** Challenge A **
Find every line of the listing that contains the word "with" and copy each of those lines.

** Selected text **
--- --- ---
In 2011 ACARA developed the English as an Additional Language or Dialect (EAL/D) Learning Progression to support the implementation of the Australian Curriculum. NSW Department of Education and Communities (DEC) carried out a trial of the EAL/D Learning Progression in government schools in May and June 2012. The aim was to investigate whether the EAL/D Learning Progression (the instrument) was sufficiently valid and reliable for teachers to use to assess English language proficiency of EAL/D students, primarily as a broad resource allocation mechanism.

The trial considered three research questions:

  1. Can teachers with a diversity of experiences and expertise in ESL education, assess each of the four language modes consistently using the EAL/D Learning Progression, across a broad range of EAL/D students?
  2. Is there sufficient evidence to support the intended interpretations and uses of teachers’ EAL/D Learning Progression phase assessments?
  3. What are the successful elements and useful resources identified by teachers from the trial process?


The trial included 97 teachers, both specialist ESL teachers and classroom teachers with diverse ESL (English as a Second Language) teaching and assessment backgrounds. The teachers came from 56 schools, including primary, secondary, and central schools as well as

Intensive English centres. Most of these schools were from metropolitan regions, with a few from provincial areas.

A stratified sample of 944 students, across key target grades (Kindergarten, Years 3, 5, 7 and 9), gender groups, sub-demographic groups (i.e., Aboriginal, international student, refugee), and representing the range of English proficiency levels based on the current NSW ESL phase assessment tool, was selected by participating teachers for inclusion in the trial.

A detailed program of professional learning prepared teachers to take part in the trial. Workshops and supporting documentation showed teachers how to identify suitable students, and collect work samples, observations and assessments for the trial.

Each student was assessed on four language modes – listening, speaking, reading and writing. Each language mode had four phases of proficiency – beginning, emerging, developing or consolidating. Teachers submitted assessment results of the four language modes for every student to a purpose-built website.

The trial used a double-marking process to investigate the reliability of assessments using the EAL/D Learning Progression: 639 of the sample of 944 students were assessed by two teachers on every language mode (listening, speaking, reading and writing) using the EAL/D instrument. Teachers’ assessments for each student were then compared. Various types of inter-rater statistics, such as exact and adjacent agreement rates, correlations, Kappa rates and Dependability Index (score reliability coefficient) were examined.

The validity of the EAL/D Learning Progression for the purpose of determining resource allocation in NSW government schools was analysed in relation to four aspects of score validity – concurrent, discriminant, structural and measurement.
--- --- ---
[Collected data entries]
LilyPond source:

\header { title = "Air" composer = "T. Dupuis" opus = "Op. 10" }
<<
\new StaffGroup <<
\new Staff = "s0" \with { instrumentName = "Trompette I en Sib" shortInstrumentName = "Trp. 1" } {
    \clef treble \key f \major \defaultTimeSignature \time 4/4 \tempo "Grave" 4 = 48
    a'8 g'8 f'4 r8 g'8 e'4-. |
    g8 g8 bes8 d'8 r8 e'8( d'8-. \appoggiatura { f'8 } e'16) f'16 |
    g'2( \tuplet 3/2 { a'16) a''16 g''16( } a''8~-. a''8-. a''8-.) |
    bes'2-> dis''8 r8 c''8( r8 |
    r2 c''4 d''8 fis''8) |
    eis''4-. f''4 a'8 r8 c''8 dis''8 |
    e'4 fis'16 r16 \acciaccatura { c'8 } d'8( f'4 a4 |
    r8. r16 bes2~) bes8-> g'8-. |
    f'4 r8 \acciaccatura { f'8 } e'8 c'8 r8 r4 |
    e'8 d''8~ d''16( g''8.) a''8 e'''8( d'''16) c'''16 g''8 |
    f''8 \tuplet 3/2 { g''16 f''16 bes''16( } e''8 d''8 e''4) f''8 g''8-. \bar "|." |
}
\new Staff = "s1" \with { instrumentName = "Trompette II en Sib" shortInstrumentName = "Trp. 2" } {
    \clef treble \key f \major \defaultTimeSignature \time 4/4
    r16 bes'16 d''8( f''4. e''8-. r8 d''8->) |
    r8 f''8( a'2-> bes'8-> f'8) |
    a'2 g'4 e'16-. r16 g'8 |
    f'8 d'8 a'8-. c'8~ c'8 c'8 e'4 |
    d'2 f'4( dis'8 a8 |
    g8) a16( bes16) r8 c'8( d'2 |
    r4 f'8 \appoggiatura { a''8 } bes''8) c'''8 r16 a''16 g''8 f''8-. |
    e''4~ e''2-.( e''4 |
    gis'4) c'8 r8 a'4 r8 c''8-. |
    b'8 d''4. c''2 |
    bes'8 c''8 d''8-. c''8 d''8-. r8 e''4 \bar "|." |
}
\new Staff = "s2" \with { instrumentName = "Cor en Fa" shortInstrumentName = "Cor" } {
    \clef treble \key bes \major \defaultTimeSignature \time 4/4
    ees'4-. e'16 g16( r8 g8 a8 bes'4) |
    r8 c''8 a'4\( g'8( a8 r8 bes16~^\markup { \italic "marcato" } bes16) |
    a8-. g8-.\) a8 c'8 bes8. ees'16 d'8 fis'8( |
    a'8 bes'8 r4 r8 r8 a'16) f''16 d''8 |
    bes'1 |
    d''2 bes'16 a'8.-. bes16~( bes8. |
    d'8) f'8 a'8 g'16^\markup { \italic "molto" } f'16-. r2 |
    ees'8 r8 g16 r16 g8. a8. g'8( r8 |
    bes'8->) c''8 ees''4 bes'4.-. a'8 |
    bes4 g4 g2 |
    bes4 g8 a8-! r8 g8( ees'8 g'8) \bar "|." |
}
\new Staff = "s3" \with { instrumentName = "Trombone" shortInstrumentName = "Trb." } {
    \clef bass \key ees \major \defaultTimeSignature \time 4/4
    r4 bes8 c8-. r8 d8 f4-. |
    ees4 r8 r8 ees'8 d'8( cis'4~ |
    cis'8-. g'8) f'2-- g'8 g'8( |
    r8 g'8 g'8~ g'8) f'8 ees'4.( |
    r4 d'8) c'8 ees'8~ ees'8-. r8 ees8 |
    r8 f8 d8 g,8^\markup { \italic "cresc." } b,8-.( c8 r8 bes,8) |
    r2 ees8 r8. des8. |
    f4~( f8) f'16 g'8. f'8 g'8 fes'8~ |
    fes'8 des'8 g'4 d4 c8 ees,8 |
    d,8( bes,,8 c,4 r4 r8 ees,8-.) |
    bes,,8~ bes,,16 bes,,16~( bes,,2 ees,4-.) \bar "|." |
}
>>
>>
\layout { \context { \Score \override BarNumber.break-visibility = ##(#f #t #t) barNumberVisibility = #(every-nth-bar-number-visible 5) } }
--- --- ---
** Challenge B **
Continue the report on the EAL/D Learning Progression trial from the point where it ends.

** Answer A **
\new Staff = "s0" \with { instrumentName = "Trompette I en Sib" shortInstrumentName = "Trp. 1" } {
\new Staff = "s1" \with { instrumentName = "Trompette II en Sib" shortInstrumentName = "Trp. 2" } {
\new Staff = "s2" \with { instrumentName = "Cor en Fa" shortInstrumentName = "Cor" } {
\new Staff = "s3" \with { instrumentName = "Trombone" shortInstrumentName = "Trb." } {

** Answer B **
Following the trial, teachers were surveyed to assess the usefulness of the instrument and the quality of support provided throughout the trial.


Results are reported against each of the three research questions.

1. Can teachers assess each of the four language modes consistently using the EAL/D Learning Progression?

The trial results showed that, on the whole, the EAL/D Learning Progression enabled teachers to make consistent judgements of English language proficiency across the four language modes (listening, speaking, reading and writing). There was also strong evidence that teachers were able to use the EAL/D Learning Progression to consistently discriminate between the four phases within each mode and between each of the modes.

However, some variations in the consistency of teacher judgements were also observed. For example, teacher judgements were less consistent with some student cohorts (e.g., boys and students of relatively higher English language proficiency) and in speaking and listening modes. Teacher judgements were more consistent for other student groups, such as those at Intensive English centres. Reasons for variations could be attributable to factors including but not limited to: differences in teachers’ prior experience in similar assessment tasks, in particular in assessing informal student interactions which dominate the speaking and listening mode indicators of the EAL/D instrument; teacher knowledge of students; professional learning and training received; and time available to collect and assess work samples.

2. Is there sufficient evidence to support the intended interpretations and uses of teachers’ EAL/D Learning Progression phase assessments?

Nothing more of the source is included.